En el momento más caliente de la Asamblea Constituyente, donde la capitalidad surgió desde lo inesperado a ser el nudo ciego de ese proceso, las opciones de salidas para descomprimir se entremezclan con una lluvia de amenazas y agresiones muchas veces más confusas y ruidosas que posibles para encontrar una solución beneficiosa para todos. Vamos al grano. Después de la ´aprobación` de no tocar el tema de la capitalidad en la Asamblea, surgió la rabia de Chuquisaca y otros inmediatamente, dejando al país al borde de un ataque de `histeria´. Las opciones que surgen son:
1) Mantener los poderes dónde están, es decir, el Ejecutivo y el Legislativo en La Paz y el Judicial en Sucre.
2) Capitalidad plena en Sucre
3) Capitalidad plena en La Paz
4) El Ejecutivo en La Paz y el Legislativo y el Judicial en Sucre
5) La capitalidad plena en otra ciudad (podría ser en Santa Cruz de la Sierra o Cochabamba, por ejemplo)
Todo esto y más puede ser discutible. Pero también podría se susceptible de un referéndum para que el pueblo boliviano decida sobre el tema. ¿Por qué no puede hoy el pueblo, en una instancia de refundación del país, decidir dónde debe funcionar la capital de la República?, ¿no era que se podía en la Asamblea Constituyente discutir y decidir sobre todos los temas del país? ¿No es una demanda legítima y una deuda histórica que tiene la posibilidad de ser discutida y dirimida en la Asamblea? Y si no, ¿dónde? Pues en un referéndum. ¿Podría Sucre reunir firmas y demandar ese derecho?

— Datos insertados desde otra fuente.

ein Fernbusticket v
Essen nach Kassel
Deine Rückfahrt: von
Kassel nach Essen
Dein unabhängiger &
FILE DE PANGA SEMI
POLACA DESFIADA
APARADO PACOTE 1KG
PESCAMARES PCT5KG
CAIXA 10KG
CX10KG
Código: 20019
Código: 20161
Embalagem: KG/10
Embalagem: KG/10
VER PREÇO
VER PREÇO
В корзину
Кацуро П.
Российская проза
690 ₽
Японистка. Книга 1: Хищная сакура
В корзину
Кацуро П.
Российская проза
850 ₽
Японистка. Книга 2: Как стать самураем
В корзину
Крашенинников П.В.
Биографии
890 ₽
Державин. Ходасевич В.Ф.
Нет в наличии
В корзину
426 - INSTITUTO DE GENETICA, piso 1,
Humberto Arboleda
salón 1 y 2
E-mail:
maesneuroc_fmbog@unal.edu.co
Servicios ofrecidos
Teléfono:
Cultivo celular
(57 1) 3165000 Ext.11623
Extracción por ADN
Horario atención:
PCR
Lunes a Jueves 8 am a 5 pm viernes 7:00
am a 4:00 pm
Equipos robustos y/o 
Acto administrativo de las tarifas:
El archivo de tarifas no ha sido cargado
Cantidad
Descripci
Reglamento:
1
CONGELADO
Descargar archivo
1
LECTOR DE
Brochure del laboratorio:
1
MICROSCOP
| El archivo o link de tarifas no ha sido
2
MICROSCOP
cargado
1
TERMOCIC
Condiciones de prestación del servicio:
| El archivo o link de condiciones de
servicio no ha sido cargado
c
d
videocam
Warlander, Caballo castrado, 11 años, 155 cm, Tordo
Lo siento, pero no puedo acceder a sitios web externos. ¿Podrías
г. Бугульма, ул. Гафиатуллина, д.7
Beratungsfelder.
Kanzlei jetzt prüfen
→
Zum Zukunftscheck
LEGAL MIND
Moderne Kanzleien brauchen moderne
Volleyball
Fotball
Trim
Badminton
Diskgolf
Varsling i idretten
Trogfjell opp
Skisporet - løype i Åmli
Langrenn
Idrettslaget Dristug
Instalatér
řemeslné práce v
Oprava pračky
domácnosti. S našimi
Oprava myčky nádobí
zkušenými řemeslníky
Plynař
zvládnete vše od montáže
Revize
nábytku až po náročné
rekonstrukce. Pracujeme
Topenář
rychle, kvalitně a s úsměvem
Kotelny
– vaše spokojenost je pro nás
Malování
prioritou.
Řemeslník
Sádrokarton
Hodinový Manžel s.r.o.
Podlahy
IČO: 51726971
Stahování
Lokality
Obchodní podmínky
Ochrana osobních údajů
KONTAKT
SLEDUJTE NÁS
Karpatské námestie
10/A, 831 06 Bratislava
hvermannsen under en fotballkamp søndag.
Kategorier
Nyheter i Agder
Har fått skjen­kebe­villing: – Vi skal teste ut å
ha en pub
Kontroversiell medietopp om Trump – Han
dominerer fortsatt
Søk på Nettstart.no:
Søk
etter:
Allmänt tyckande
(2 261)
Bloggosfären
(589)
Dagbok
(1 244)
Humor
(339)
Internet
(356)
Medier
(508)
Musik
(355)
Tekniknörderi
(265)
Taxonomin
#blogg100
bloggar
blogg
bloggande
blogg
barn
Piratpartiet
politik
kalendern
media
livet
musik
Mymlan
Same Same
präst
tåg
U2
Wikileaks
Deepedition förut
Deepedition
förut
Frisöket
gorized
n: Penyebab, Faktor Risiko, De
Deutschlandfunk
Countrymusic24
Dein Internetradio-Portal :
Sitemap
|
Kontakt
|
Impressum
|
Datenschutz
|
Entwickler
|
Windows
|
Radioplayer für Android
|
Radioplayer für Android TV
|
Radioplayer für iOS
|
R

Supongamos que la decisión se pone en manos del soberano. El cálculo seguramente fue hecho por el Gobierno y los poderes regionales implicados en el tema. En un juego de posibilidades se puede establecer que en caso de que haya esa opción ¿ganaría Sucre o La Paz?
Se podría suponer que La Paz estaría solo con el apoyo de Oruro y algo de Potosí, algo de Cochabamba y algo de Santa Cruz (hay unos 200 mil paceños que viven en ese departamento, aunque no todos votan).
Sumando los inscritos habilitados en las anteriores elecciones según la Corte Nacional Electoral, a grandes rasgos, podrían juntar un potencial de poco más de 1.94 millones de votos a favor de La Paz. Del otro lado Chuquisaca contaría con el apoyo de gran parte de Santa Cruz, Tarija, Pando, Beni, buena parte de Cochabamba y Potosí lo que supondría un total de 1,78 millones de votos.
Este cálculo cuantitativo es un dolor de ´cabezas´ porque está lleno de dudas y porque pone en jaque la discusión del traslado si se lo ve desde la perspectiva de medir fuerzas.
El problema cualitativo sería el desgaste político y regional que dejaría una pulseta de este tipo. ¿Le conviene al país llegar a esa instancia?
El ultimátum de Chuquisaca está dado. El MAS no quiere revisión de la medida. Hay fragmentaciones. La tensión se concentra en la nueva semana que buscará destrabar esta instancia mediante algunas negociaciones. Esta flamante página de la política criolla convulsiva y rabiosa nos distrae y no nos deja dilucidar, encontrar salidas, ni protestar por los precios que cada día se disparan hacia las nubes o de otros temas pendientes, como los olvidados, los desocupados, los chicos de la calle, la inseguridad galopante y los que se marcharon en busca de mejores días. Hasta la semana que viene.